## Provided records

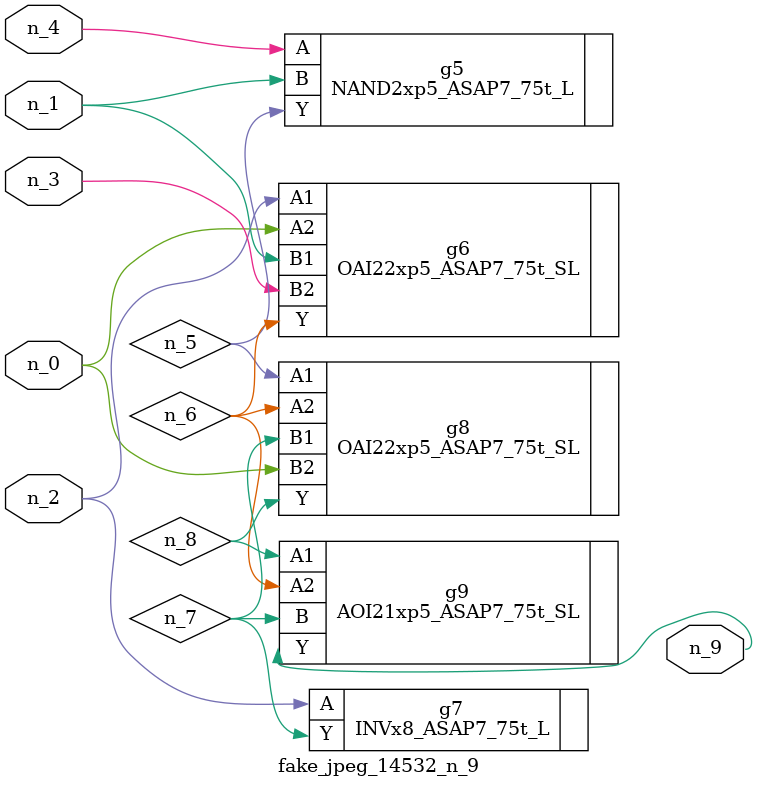
<source format=v>
module fake_jpeg_14532_n_9 (n_3, n_2, n_1, n_0, n_4, n_9);

input n_3;
input n_2;
input n_1;
input n_0;
input n_4;

output n_9;

wire n_8;
wire n_6;
wire n_5;
wire n_7;

NAND2xp5_ASAP7_75t_L g5 ( 
.A(n_4),
.B(n_1),
.Y(n_5)
);

OAI22xp5_ASAP7_75t_SL g6 ( 
.A1(n_2),
.A2(n_0),
.B1(n_1),
.B2(n_3),
.Y(n_6)
);

INVx8_ASAP7_75t_L g7 ( 
.A(n_2),
.Y(n_7)
);

OAI22xp5_ASAP7_75t_SL g8 ( 
.A1(n_5),
.A2(n_6),
.B1(n_7),
.B2(n_0),
.Y(n_8)
);

AOI21xp5_ASAP7_75t_SL g9 ( 
.A1(n_8),
.A2(n_6),
.B(n_7),
.Y(n_9)
);


endmodule
</source>
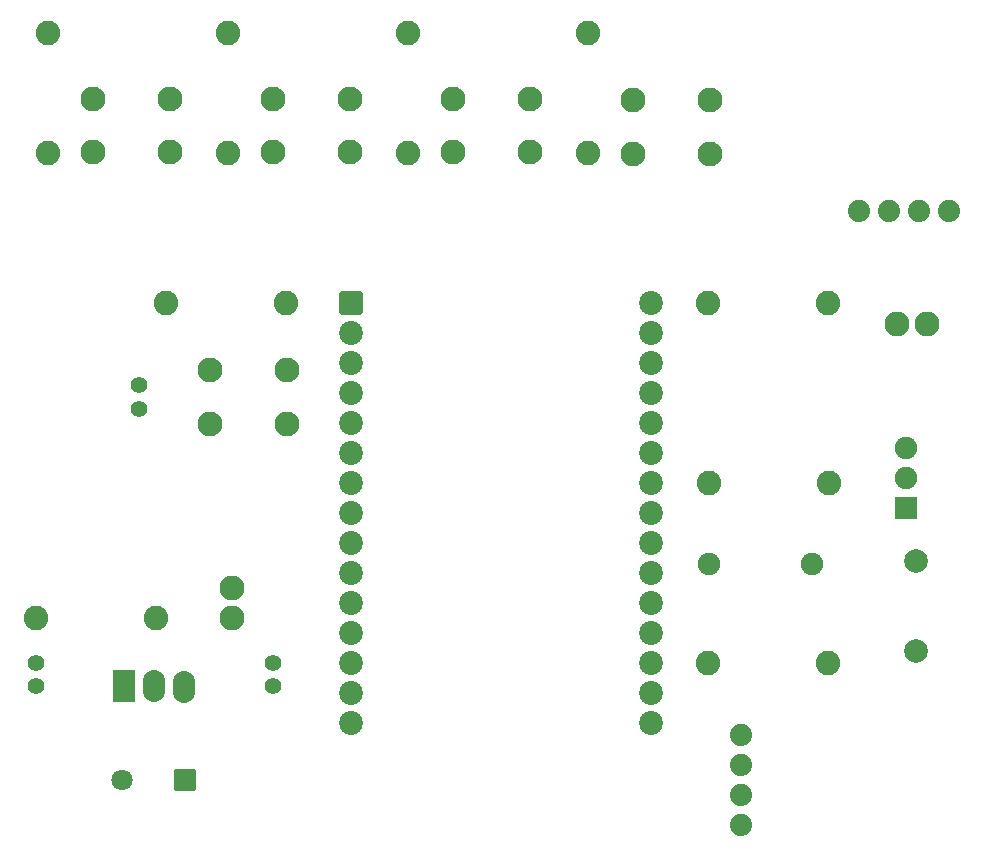
<source format=gbs>
G04 Layer: BottomSolderMaskLayer*
G04 EasyEDA v6.5.22, 2022-12-28 23:50:03*
G04 d063097526e5497293d9c31780fe4a5b,1c40624b1397419d878b7769f07bb2b0,10*
G04 Gerber Generator version 0.2*
G04 Scale: 100 percent, Rotated: No, Reflected: No *
G04 Dimensions in millimeters *
G04 leading zeros omitted , absolute positions ,4 integer and 5 decimal *
%FSLAX45Y45*%
%MOMM*%

%AMMACRO1*1,1,$1,$2,$3*1,1,$1,$4,$5*1,1,$1,0-$2,0-$3*1,1,$1,0-$4,0-$5*20,1,$1,$2,$3,$4,$5,0*20,1,$1,$4,$5,0-$2,0-$3,0*20,1,$1,0-$2,0-$3,0-$4,0-$5,0*20,1,$1,0-$4,0-$5,$2,$3,0*4,1,4,$2,$3,$4,$5,0-$2,0-$3,0-$4,0-$5,$2,$3,0*%
%ADD10C,2.0828*%
%ADD11C,1.4016*%
%ADD12C,2.1032*%
%ADD13C,1.9016*%
%ADD14C,1.8796*%
%ADD15C,2.0032*%
%ADD16MACRO1,0.1016X-0.9X0.9X0.9X0.9*%
%ADD17C,2.1016*%
%ADD18MACRO1,0.5X-0.762X0.762X0.762X0.762*%
%ADD19C,2.0240*%
%ADD20O,1.9015964X2.7015948*%
%ADD21MACRO1,0.1016X-0.9X1.3X0.9X1.3*%
%ADD22MACRO1,0.1016X-0.85X0.85X0.85X0.85*%
%ADD23C,1.8016*%

%LPD*%
D10*
G01*
X520700Y1117600D03*
G01*
X1536700Y1117600D03*
D11*
G01*
X1397000Y3084499D03*
G01*
X1397000Y2884500D03*
G01*
X520700Y734999D03*
G01*
X520700Y535000D03*
G01*
X2527300Y535000D03*
G01*
X2527300Y734999D03*
D12*
G01*
X7810500Y3606800D03*
G01*
X8064500Y3606800D03*
G01*
X2184400Y1117600D03*
G01*
X2184400Y1371600D03*
D13*
G01*
X6219799Y1574800D03*
G01*
X7089800Y1574800D03*
D14*
G01*
X7493000Y4559300D03*
G01*
X7747000Y4559300D03*
G01*
X8001000Y4559300D03*
G01*
X8255000Y4559300D03*
G01*
X6489700Y127000D03*
G01*
X6489700Y-127000D03*
G01*
X6489700Y-381000D03*
G01*
X6489700Y-635000D03*
D15*
G01*
X7975600Y838200D03*
G01*
X7975600Y1600200D03*
D16*
G01*
X7886700Y2044700D03*
D13*
G01*
X7886700Y2298700D03*
G01*
X7886700Y2552700D03*
D10*
G01*
X6210300Y3784600D03*
G01*
X7226300Y3784600D03*
G01*
X2641600Y3784600D03*
G01*
X1625600Y3784600D03*
G01*
X6223000Y2260600D03*
G01*
X7239000Y2260600D03*
G01*
X6210300Y736600D03*
G01*
X7226300Y736600D03*
G01*
X622300Y5054600D03*
G01*
X622300Y6070600D03*
G01*
X2146300Y5054600D03*
G01*
X2146300Y6070600D03*
G01*
X3670300Y5054600D03*
G01*
X3670300Y6070600D03*
G01*
X5194300Y5054600D03*
G01*
X5194300Y6070600D03*
D17*
G01*
X1999106Y3209493D03*
G01*
X2649093Y3209493D03*
G01*
X2649093Y2759506D03*
G01*
X1999106Y2759506D03*
G01*
X1658493Y5058206D03*
G01*
X1008506Y5058206D03*
G01*
X1008506Y5508193D03*
G01*
X1658493Y5508193D03*
G01*
X3182493Y5058206D03*
G01*
X2532506Y5058206D03*
G01*
X2532506Y5508193D03*
G01*
X3182493Y5508193D03*
G01*
X4706493Y5058206D03*
G01*
X4056506Y5058206D03*
G01*
X4056506Y5508193D03*
G01*
X4706493Y5508193D03*
G01*
X6230493Y5045506D03*
G01*
X5580506Y5045506D03*
G01*
X5580506Y5495493D03*
G01*
X6230493Y5495493D03*
D18*
G01*
X3187700Y3784625D03*
D19*
G01*
X3187725Y3530574D03*
G01*
X3187725Y3276574D03*
G01*
X3187725Y3022574D03*
G01*
X3187725Y2768574D03*
G01*
X3187725Y2514574D03*
G01*
X3187725Y2260574D03*
G01*
X3187725Y2006574D03*
G01*
X3187725Y1752574D03*
G01*
X3187725Y1498574D03*
G01*
X3187725Y1244574D03*
G01*
X3187725Y990574D03*
G01*
X3187725Y736574D03*
G01*
X3187725Y482574D03*
G01*
X3187725Y228574D03*
G01*
X5727725Y228574D03*
G01*
X5727725Y482574D03*
G01*
X5727725Y736574D03*
G01*
X5727725Y990574D03*
G01*
X5727725Y1244574D03*
G01*
X5727725Y1498574D03*
G01*
X5727725Y1752574D03*
G01*
X5727725Y2006574D03*
G01*
X5727725Y2260574D03*
G01*
X5727725Y2514574D03*
G01*
X5727725Y2768574D03*
G01*
X5727725Y3022574D03*
G01*
X5727725Y3276574D03*
G01*
X5727725Y3530574D03*
G01*
X5727725Y3784574D03*
D20*
G01*
X1524000Y533882D03*
G01*
X1778025Y532892D03*
D21*
G01*
X1269987Y533895D03*
D22*
G01*
X1780539Y-254000D03*
D23*
G01*
X1252220Y-254000D03*
M02*

</source>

## Assignment
Work through the data above line by line and give the number of lines in which "input" occurs. Add nothing else.

## Solution for this task
5